Akin Collective responds to local artists’ need for affordable studio space

Featured Story

October 2019

Akin studio
(Photo: Janet Hinkle, Akin Collective)

As the city’s funding body for artists and arts organizations, Toronto Arts Council hears from artists and arts leaders that finding spaces to live and work are becoming increasingly unaffordable – a growing issue across all sectors in the GTA, but one particularly relevant to the arts, where venues to create and show work are often expensive.

Founded in 2008, Akin Collective is a Toronto-based arts organization that aims to fill that void by providing affordable studio space and arts-based programming through sister non-profit Akin Projects (which offers professional development opportunities, creative workshops, and community engagement projects). Initially founded by artist Oliver Pauk and furniture designer Michael Dellios in a small loft on Queen West, the organization has since grown into the largest provider of shared artist studios in the city.

"Akin now provides low-cost rental space to nearly 400 visual artists, designers and other creatives and arts groups," says Akin co-director Michael Vickers, who joined the Akin team in 2011. "The studios maintain a friendly and inspiring atmosphere where people can work on artistic endeavours and entrepreneurial undertakings of all kinds. The idea is the same as it was when we began: things are better if we are working together."

Entirely artist-run, Akin is overseen by a small team of 11 artists and now offers studio space at nine locations across the city, gradually adding locations over the years as demand for affordable workspace continued to rise.

This past March, Akin partnered with TAC to open REMOTE Gallery, a dedicated programming and exhibition space at 568 Richmond St. W. that provides low-cost space for artists and the public for exhibits and artistic programming. In partnership with Toronto Arts Foundation’s Neighbourhood Arts Network, Akin also offers opportunities for newcomer artists to grow their art practice and professional network through the RBC Space Award.

Everyone is welcome at Akin regardless of skill level or experience (only the Akin Studio Program at the Museum of Contemporary Art requires an application), and the organization is committed to equity and inclusion. Shared studio membership is $70 a month and dedicated studio spaces range from $100-$1,000 per month depending on space, with all rents including taxes, insurance, wi-fi, utilities, and 24/7 access. Rents are also month-to-month to allow for flexibility.

Akin River studio
Akin's River St. studio

Given the current economic realities in the city that has seen live-work spaces and other vital venues close, Akin’s team is dedicated to finding ways for artists to continue their practice in a sustainable way.

"'Affordable' is a relative term, and I think we've seen it used by others in Toronto to describe studio rental rates that aren't actually viable for working artists. As artists ourselves, we're very much aware of the reality of the situation and the dire need for creative solutions to the space crisis," Vickers points out.

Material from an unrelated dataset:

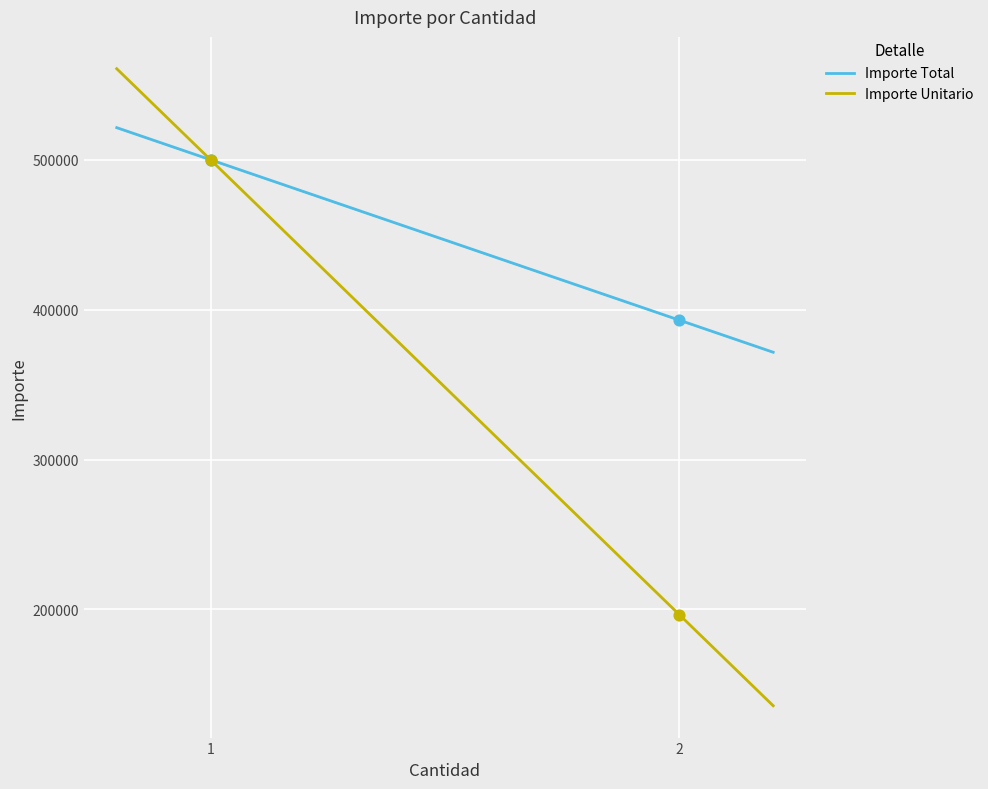

What are all the series names shown in the legend?

Importe Total, Importe Unitario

That also means forging relationships with all levels of government and likeminded arts organizations – not only has Akin developed connections with key departments at City Hall as well as local MPs and MPPs, they’ve also advised on the City’s TOcore planning and presented to the House of Commons’ Standing Committee on Canadian Heritage about new ways for creating artist space.

"We'd hope for more information-sharing between organizations and City departments so that artists and non-profits can more easily access unused property owned by the City itself, continued work on the property tax subclass, and generally just a greater willingness by all to think outside the box before more artists find the situation in Toronto untenable and leave," Vickers says.

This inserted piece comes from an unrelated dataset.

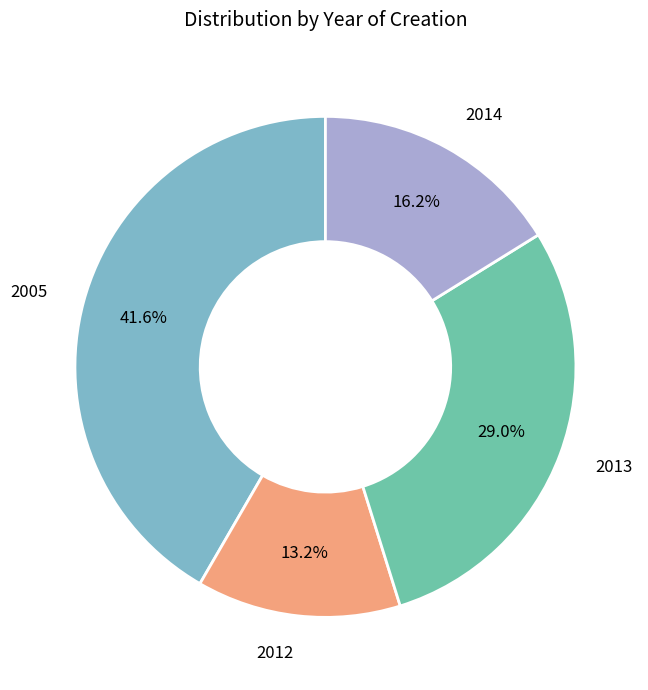

How many slices are in this pie chart?

4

Vickers, who’s also a 2019 TAC Leaders Lab Fellow, hopes Akin’s work can help support fellow artists across the city, but stresses more advocacy is needed from everyone who cares about the arts.

"Across the entire arts sector, beyond just the visual artists we primarily support, we are hearing that we are at a crisis point for affordable space in the city," he says. "As a small, growing organization focused on addressing this, it keeps us up at night! Artists should be able to live in a city where they can focus on creating instead of on how they can make ends meet, and though we have provided one solution, we know as artists ourselves that we need a stronger push for change."